====== PASSAGE EXTRAIT ======
La population américaine a envoyé « un signal très fort » en élisant Donald Trump à la présidence des États-Unis. Les dirigeants des autres démocraties du globe ne peuvent l’ignorer, fait valoir le premier ministre Philippe Couillard.
« Il faut l’entendre », a-t-il déclaré mercredi avant-midi, quelques heures après la victoire coup-de-poing du candidat républicain.
M. Trump, qui a cédé à la tentation populiste, a vraisemblablement tiré profit d’un « vote de crainte et de protestation devant un monde qui change si rapidement », selon lui.
Les démocraties, y compris les États-Unis, font face à un « mouvement de protestation d’une bonne partie de la population » contre les contrecoups de la mondialisation. « Tous nos repères des dernières décennies sont en train de changer complètement. Ça, bien sûr, ça éveille une inquiétude parmi nos populations », a affirmé M. Couillard, ajoutant que les risques de voir un « phénomène Trump » apparaître au Québec sont faibles en raison de la vie politique québécoise, qui est ancrée dans des « traditions » de « concertation » et d’« ouverture ». N’empêche, le « devoir » du gouvernement du Québec consiste à « continuer la transformation et l’adaptation de notre société » à l’« ouverture » des marchés, qui engendre « beaucoup plus de bénéfices » que la « fermeture » de ceux-ci, a poursuivi le premier ministre.
Tête-à-tête
À quelques heures d’un tête-à-tête avec la consule générale des États-Unis à Québec, Allison Areias-Vogel, M. Couillard a promis de « tout faire pour continuer les relations qu’on a avec les États-Unis d’Amérique sur tous les plans » tout en prenant soins de « féliciter » le président-élu. « L’électorat américain s’est prononcé. L’électorat est souverain. La victoire de M. Trump est claire », a-t-il dit.
======
### QUESTIONS SUR L'EXTRAIT
- A) Recopiez le segment du passage allant de « Les démocraties, y » jusqu'à « le premier ministre. » inclus.
- B) Comptez les lignes des enregistrements ci-dessous où figure la chaîne « nbsp » et indiquez seulement ce nombre.
====== DONNÉES FOURNIES ======
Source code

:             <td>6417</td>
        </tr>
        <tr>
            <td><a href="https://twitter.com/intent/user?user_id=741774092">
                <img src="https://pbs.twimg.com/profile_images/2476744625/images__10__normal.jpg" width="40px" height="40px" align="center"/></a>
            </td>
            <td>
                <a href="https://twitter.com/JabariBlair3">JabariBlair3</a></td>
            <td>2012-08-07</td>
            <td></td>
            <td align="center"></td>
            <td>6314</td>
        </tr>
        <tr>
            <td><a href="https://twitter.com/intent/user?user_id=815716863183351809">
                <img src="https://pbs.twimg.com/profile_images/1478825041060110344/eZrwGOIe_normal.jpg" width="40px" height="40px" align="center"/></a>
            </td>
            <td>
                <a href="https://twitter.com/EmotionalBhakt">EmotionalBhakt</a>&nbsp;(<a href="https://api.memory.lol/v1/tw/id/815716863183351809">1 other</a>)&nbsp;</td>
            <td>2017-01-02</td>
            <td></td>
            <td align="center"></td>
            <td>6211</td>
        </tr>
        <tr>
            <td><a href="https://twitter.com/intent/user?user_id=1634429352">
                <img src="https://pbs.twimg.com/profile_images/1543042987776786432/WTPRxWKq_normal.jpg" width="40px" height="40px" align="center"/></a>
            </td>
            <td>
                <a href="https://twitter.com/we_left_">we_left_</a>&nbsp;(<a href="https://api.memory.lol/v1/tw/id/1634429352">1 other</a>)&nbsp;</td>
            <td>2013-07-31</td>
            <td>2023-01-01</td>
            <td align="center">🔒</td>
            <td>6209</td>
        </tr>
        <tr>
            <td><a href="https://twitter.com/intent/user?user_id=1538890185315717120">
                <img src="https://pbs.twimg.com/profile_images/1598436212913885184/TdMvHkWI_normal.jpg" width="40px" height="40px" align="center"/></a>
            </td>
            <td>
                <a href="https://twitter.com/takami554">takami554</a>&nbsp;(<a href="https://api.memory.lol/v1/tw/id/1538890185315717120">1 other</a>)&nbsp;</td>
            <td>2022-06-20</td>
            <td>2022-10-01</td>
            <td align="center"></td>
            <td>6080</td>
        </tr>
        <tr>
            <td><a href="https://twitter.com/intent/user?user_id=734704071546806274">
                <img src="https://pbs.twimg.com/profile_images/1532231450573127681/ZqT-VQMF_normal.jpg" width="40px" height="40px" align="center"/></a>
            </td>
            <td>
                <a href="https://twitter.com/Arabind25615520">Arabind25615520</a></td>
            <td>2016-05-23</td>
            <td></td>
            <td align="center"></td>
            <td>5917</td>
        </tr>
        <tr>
======
### RÉSULTATS
- A)
Les démocraties, y compris les États-Unis, font face à un « mouvement de protestation d’une bonne partie de la population » contre les contrecoups de la mondialisation. « Tous nos repères des dernières décennies sont en train de changer complètement. Ça, bien sûr, ça éveille une inquiétude parmi nos populations », a affirmé M. Couillard, ajoutant que les risques de voir un « phénomène Trump » apparaître au Québec sont faibles en raison de la vie politique québécoise, qui est ancrée dans des « traditions » de « concertation » et d’« ouverture ». N’empêche, le « devoir » du gouvernement du Québec consiste à « continuer la transformation et l’adaptation de notre société » à l’« ouverture » des marchés, qui engendre « beaucoup plus de bénéfices » que la « fermeture » de ceux-ci, a poursuivi le premier ministre.

- B) 3